Rhodes Project: What one topic would you make a compulsory part of the curriculum for medical students that isn’t already in place?
Jennifer Martin: I think they all need to do PPE! I do put a bit of that flavour into lectures because my students need to understand the healthcare context in which they operate. A lot of the courses in our curriculum now involve a bit of medical ethics but it’s not taught by someone who has clinical expertise. It’s fantastic but sometimes it needs to be integrated into the medical curriculum so I would probably develop a course that gives people a medical basis for politics, philosophy and economics. It would add something for them, I think, once they graduate.
Rhodes Project: How do you think your background gave you a different perspective in economics classes?
Jennifer Martin: I think I gave the discussion quite a different angle to look at and I think I also gained a lot. Looking at it from a welfare economics perspective means that my economics are tied up with ethical principles. I also really enjoyed the theory because it’s intellectually stimulating, as is the mathematics, but I used to sit there and think, ‘what is the relevance of this?’, which raised the level of my thinking about economics and how we maximise our healthcare outcomes for the dollars we’ve got. When I came back to medicine and tried to bring some of my ideas, and also ideas of others from Oxford, into the thinking - just to make us a bit more rigorous - I was kind of seen as a leper. Now people are realising the importance of marrying economics with some of our traditional work areas to see how we can actually do things better.

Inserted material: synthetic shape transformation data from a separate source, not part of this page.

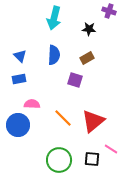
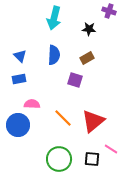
green circle: moved 1 px up
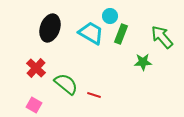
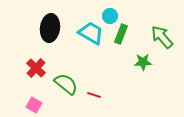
black ellipse: rotated 12 degrees counterclockwise
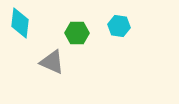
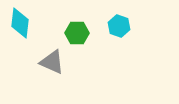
cyan hexagon: rotated 10 degrees clockwise
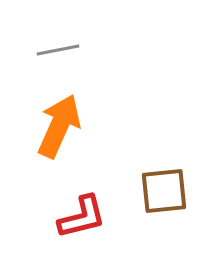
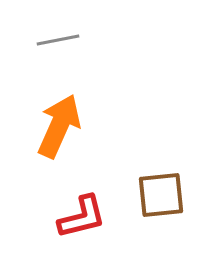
gray line: moved 10 px up
brown square: moved 3 px left, 4 px down
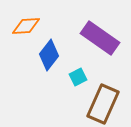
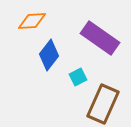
orange diamond: moved 6 px right, 5 px up
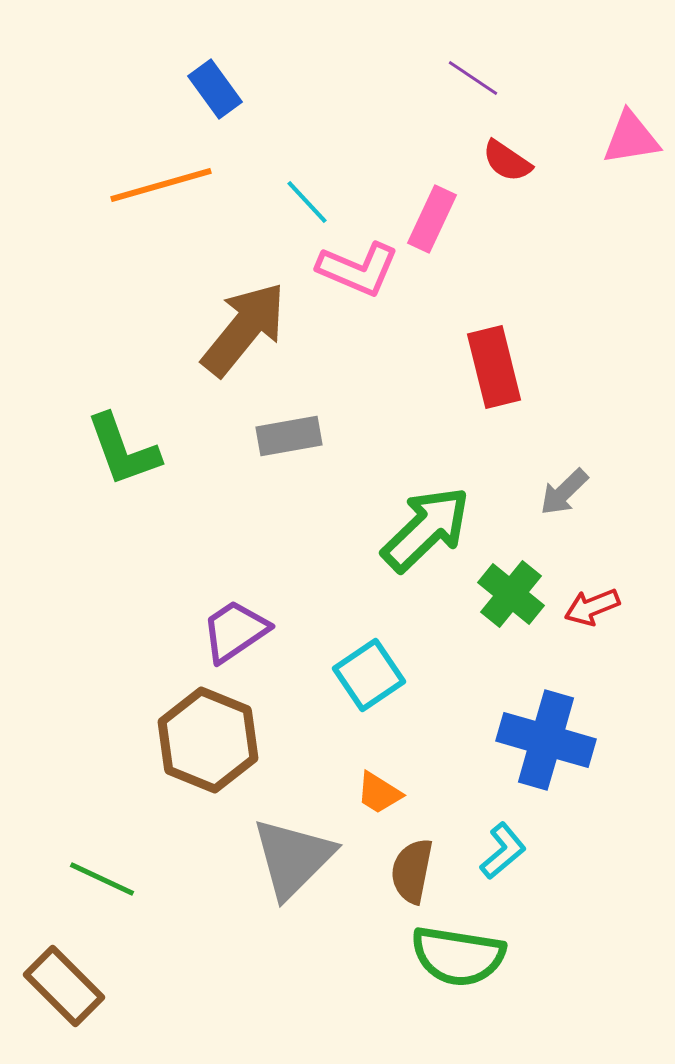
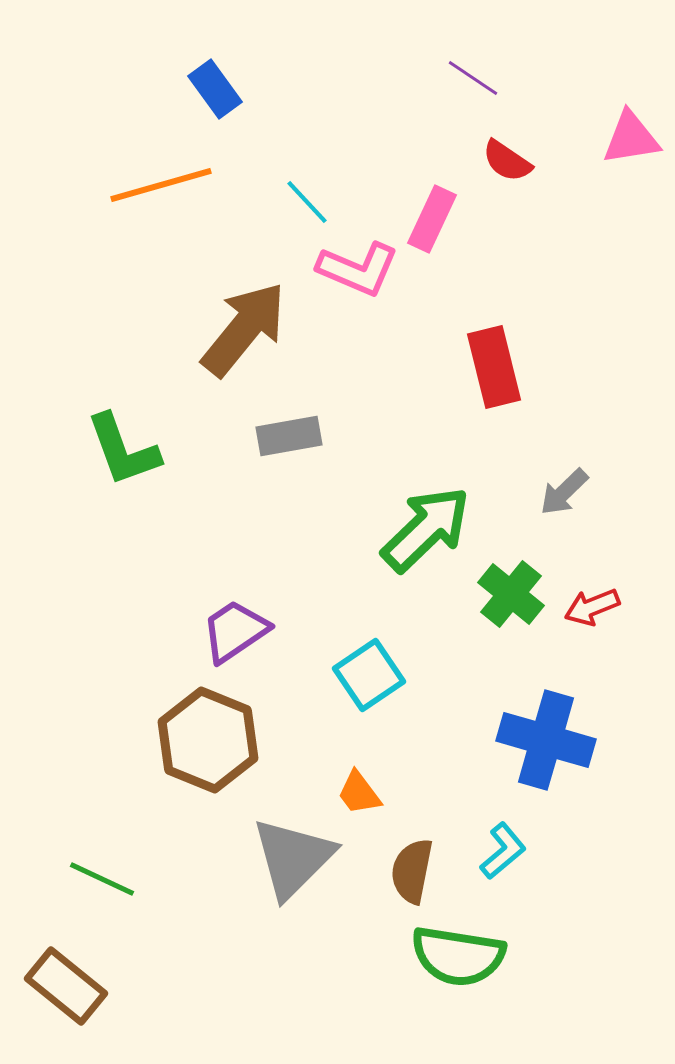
orange trapezoid: moved 20 px left; rotated 21 degrees clockwise
brown rectangle: moved 2 px right; rotated 6 degrees counterclockwise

Rhodes Project: If you had unlimited resources to address one issue, global or local, what would it be and why?
Jennifer Martin: A really pressing problem in Australia is the health outcomes for our indigenous people. We’ve become aware of the problem only recently because the indigenous health data used to be excluded from our national records. Indigenous health is a blight on our nation. It’s embarrassing to see these people come into hospital with absolutely appalling infections and contagious diseases. Even things like diabetes and heart disease that aren’t being managed properly.
Rhodes Project: What was the last holiday you celebrated and how did you celebrate it?

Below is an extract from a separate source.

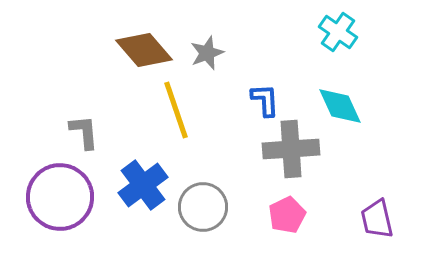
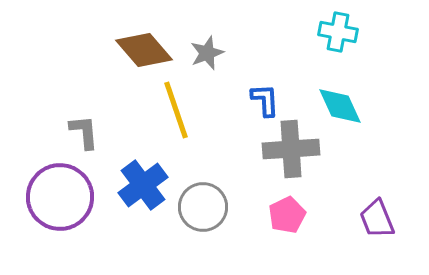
cyan cross: rotated 24 degrees counterclockwise
purple trapezoid: rotated 9 degrees counterclockwise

Jennifer Martin: We saved up six months of leave which is why we’re here, in Germany. I’m doing some research and teaching, and my husband’s doing a PhD here. It’s like a holiday because we’ve taken the kids out of their routines and I’m not working on the weekends so we’re getting away to all sorts of places around Europe. We were in Stuttgart last weekend and we’re in Munich this weekend. It’s a holiday because I don’t have a pager or a phone so it’s hard to get hold of me for the time being!
Rhodes Project: If you could meet one female historical figure, who would it be and why?
Jennifer Martin: I think Hilary Clinton’s an amazing woman. She’s strong and courageous and she stands up for what’s right. I also think Mary Robinson, who was the Irish President and then took a job with the UN refugee agency, is an absolutely incredible lady. I’d like to meet her and talk to her about some of the things that she’s done. Also, Angela Merkel has done an amazing job standing up to the boys in Europe in their nice little cosy club. I admire women who have stood up against the odds and not behaved in a way that the world expects women should behave, but in a very strong way to make the world a better place.